**Activity**: Convert every line of text in the listing below into a numbered list, one item per line, with blank lines omitted. Leave the pictures out of your answer.

**Records**:
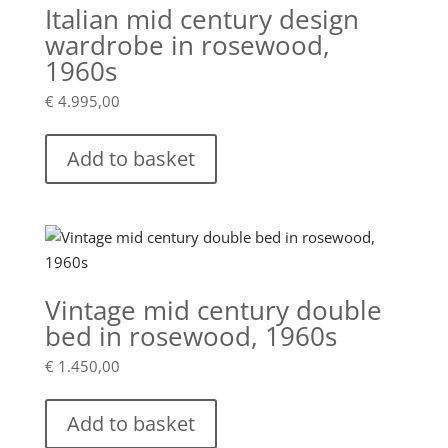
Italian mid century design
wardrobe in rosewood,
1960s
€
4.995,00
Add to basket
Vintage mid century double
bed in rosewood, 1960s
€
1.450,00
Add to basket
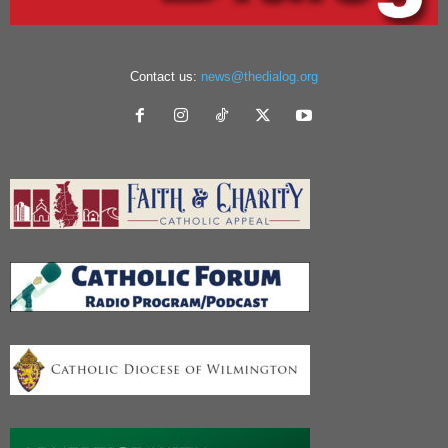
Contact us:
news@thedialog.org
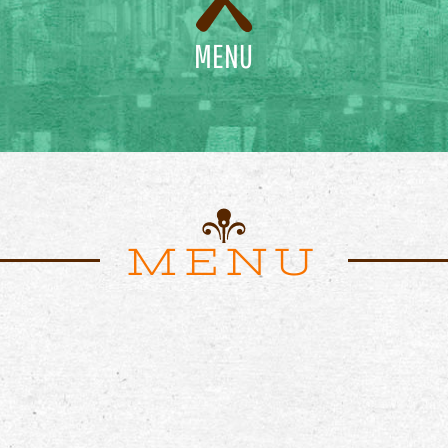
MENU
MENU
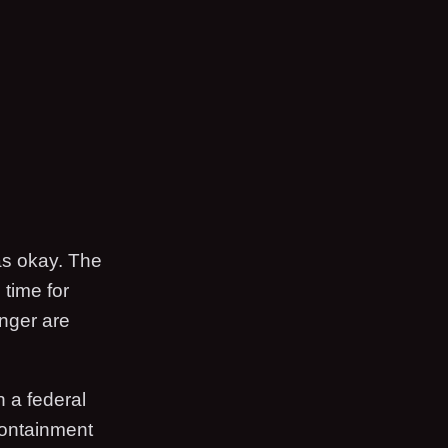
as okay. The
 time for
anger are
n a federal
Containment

**Exercise answer**:
1. Italian mid century design
2. wardrobe in rosewood,
3. 1960s
4. €
5. 4.995,00
6. Add to basket
7. Vintage mid century double
8. bed in rosewood, 1960s
9. €
10. 1.450,00
11. Add to basket
12. Contact us:
13. news@thedialog.org
14. MENU
15. MENU
16. as okay. The
17.  time for
18. anger are
19. n a federal
20. Containment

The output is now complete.